Сколь бы ни были велики изменения структуры отношений между инстанциями сохранения и признания, тем не менее, длительность «процесса канонизации», установленного этими инстанциями, до признания кого-либо, выглядит тем более продолжительной, чем более широко признана власть данных инстанций, и чем с большей силой они могут ее навязывать. Закон конкурентной борьбы за признание, которую предполагает власть признавать, обрекает критиков авангарда жить в постоянном опасении скомпрометировать свой имидж первооткрывателей из-за отсутствия самого открытия и вступать в торги за свидетельство харизмы, что превращает их в глашатаев и теоретиков, а иногда в рекламных агентов и импрессарио художников. Академии (а в живописи XIX века и Салон), а также корпус музейных хранителей должны совмещать традиционность с умеренной современностью в той мере, в какой их культурная компетенция распространяется и на современных производителей. Что касается системы образования, претендующей на монополию признания произведений прошлого, на производство и признание (посредством дипломов) наиболее подходящих культурных потребителей, то она присуждает этот непогрешимый знак признания, осуществляя преобразование произведений в «классические», включая их в программы лишь post mortem, после целой серии испытаний и проверок.

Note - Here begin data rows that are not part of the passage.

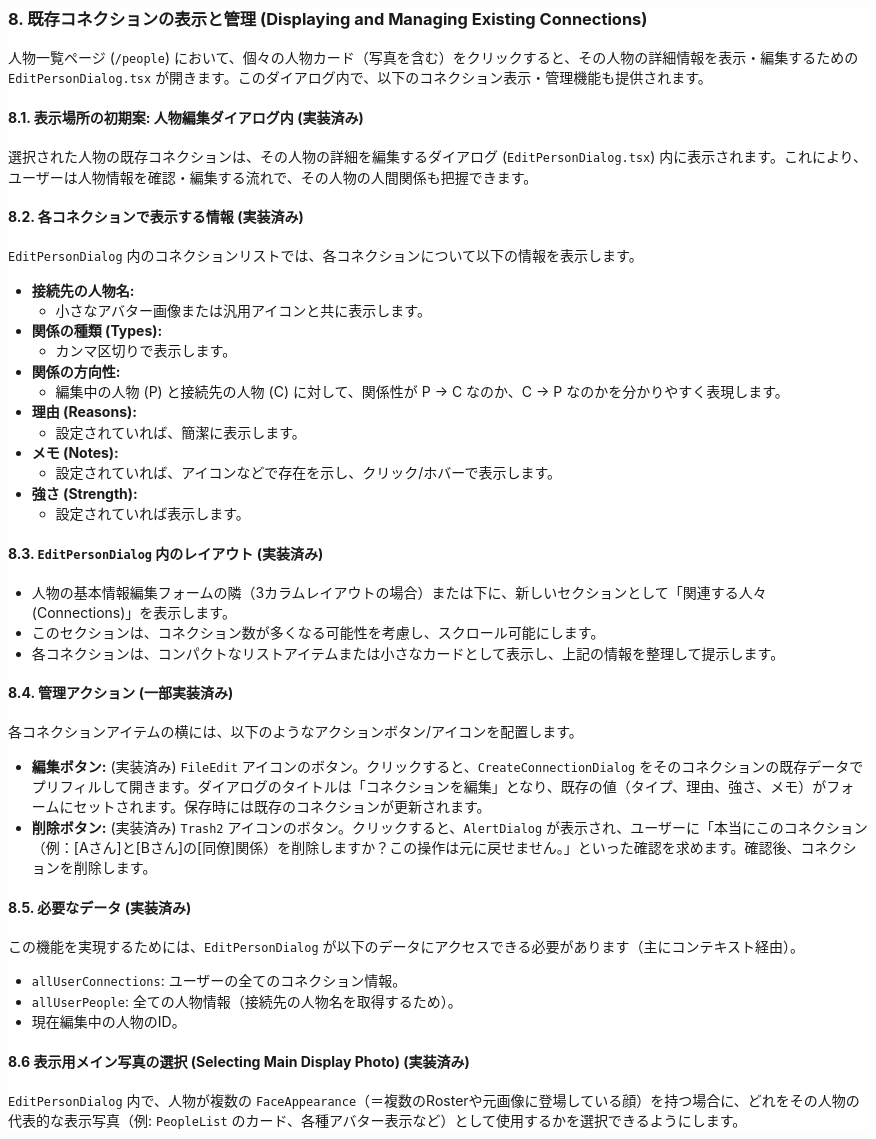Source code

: 
### 8. 既存コネクションの表示と管理 (Displaying and Managing Existing Connections)

人物一覧ページ (`/people`) において、個々の人物カード（写真を含む）をクリックすると、その人物の詳細情報を表示・編集するための `EditPersonDialog.tsx` が開きます。このダイアログ内で、以下のコネクション表示・管理機能も提供されます。

#### 8.1. 表示場所の初期案: 人物編集ダイアログ内 (実装済み)

選択された人物の既存コネクションは、その人物の詳細を編集するダイアログ (`EditPersonDialog.tsx`) 内に表示されます。これにより、ユーザーは人物情報を確認・編集する流れで、その人物の人間関係も把握できます。

#### 8.2. 各コネクションで表示する情報 (実装済み)

`EditPersonDialog` 内のコネクションリストでは、各コネクションについて以下の情報を表示します。

*   **接続先の人物名:**
    *   小さなアバター画像または汎用アイコンと共に表示します。
*   **関係の種類 (Types):**
    *   カンマ区切りで表示します。
*   **関係の方向性:**
    *   編集中の人物 (P) と接続先の人物 (C) に対して、関係性が P → C なのか、C → P なのかを分かりやすく表現します。
*   **理由 (Reasons):**
    *   設定されていれば、簡潔に表示します。
*   **メモ (Notes):**
    *   設定されていれば、アイコンなどで存在を示し、クリック/ホバーで表示します。
*   **強さ (Strength):**
    *   設定されていれば表示します。

#### 8.3. `EditPersonDialog` 内のレイアウト (実装済み)

*   人物の基本情報編集フォームの隣（3カラムレイアウトの場合）または下に、新しいセクションとして「関連する人々 (Connections)」を表示します。
*   このセクションは、コネクション数が多くなる可能性を考慮し、スクロール可能にします。
*   各コネクションは、コンパクトなリストアイテムまたは小さなカードとして表示し、上記の情報を整理して提示します。

#### 8.4. 管理アクション (一部実装済み)

各コネクションアイテムの横には、以下のようなアクションボタン/アイコンを配置します。

*   **編集ボタン:** (実装済み) `FileEdit` アイコンのボタン。クリックすると、`CreateConnectionDialog` をそのコネクションの既存データでプリフィルして開きます。ダイアログのタイトルは「コネクションを編集」となり、既存の値（タイプ、理由、強さ、メモ）がフォームにセットされます。保存時には既存のコネクションが更新されます。
*   **削除ボタン:** (実装済み) `Trash2` アイコンのボタン。クリックすると、`AlertDialog` が表示され、ユーザーに「本当にこのコネクション（例：[Aさん]と[Bさん]の[同僚]関係）を削除しますか？この操作は元に戻せません。」といった確認を求めます。確認後、コネクションを削除します。

#### 8.5. 必要なデータ (実装済み)

この機能を実現するためには、`EditPersonDialog` が以下のデータにアクセスできる必要があります（主にコンテキスト経由）。

*   `allUserConnections`: ユーザーの全てのコネクション情報。
*   `allUserPeople`: 全ての人物情報（接続先の人物名を取得するため）。
*   現在編集中の人物のID。

#### 8.6 表示用メイン写真の選択 (Selecting Main Display Photo) (実装済み)

`EditPersonDialog` 内で、人物が複数の `FaceAppearance`（＝複数のRosterや元画像に登場している顔）を持つ場合に、どれをその人物の代表的な表示写真（例: `PeopleList` のカード、各種アバター表示など）として使用するかを選択できるようにします。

Среди характеристик системы образования, по своей природе определяющих структуру ее отношений с другими инстанциями, самой важной и чаще всего подвергаемой критике (как со стороны крупных культурных пророчеств, так и мелких ересей), является, конечно, крайне медленный темп эволюции, связанный с очень сильной структурной инерцией, характеризующей систему образования: система, обладающая монополией на собственное воспроизводство, хорошо приспособлена к тому, чтобы доводить до конца тенденцию к консерватизму, которая вытекает из ее функции культурного сохранения. Удваивая, благодаря собственной инертности, действие логики, характерной для процесса канонизации, система образования участвует в поддержании разрыва между культурой, производимой полем производства, и школьной культурой, «опрощенной» и рационализированной с помощью и для нужд зазубривания, и, тем самым, между схемами восприятия и оценивания, необходимыми для новой культурной продукции, и схемами, которыми реально владеет в каждый момент «образованная публика».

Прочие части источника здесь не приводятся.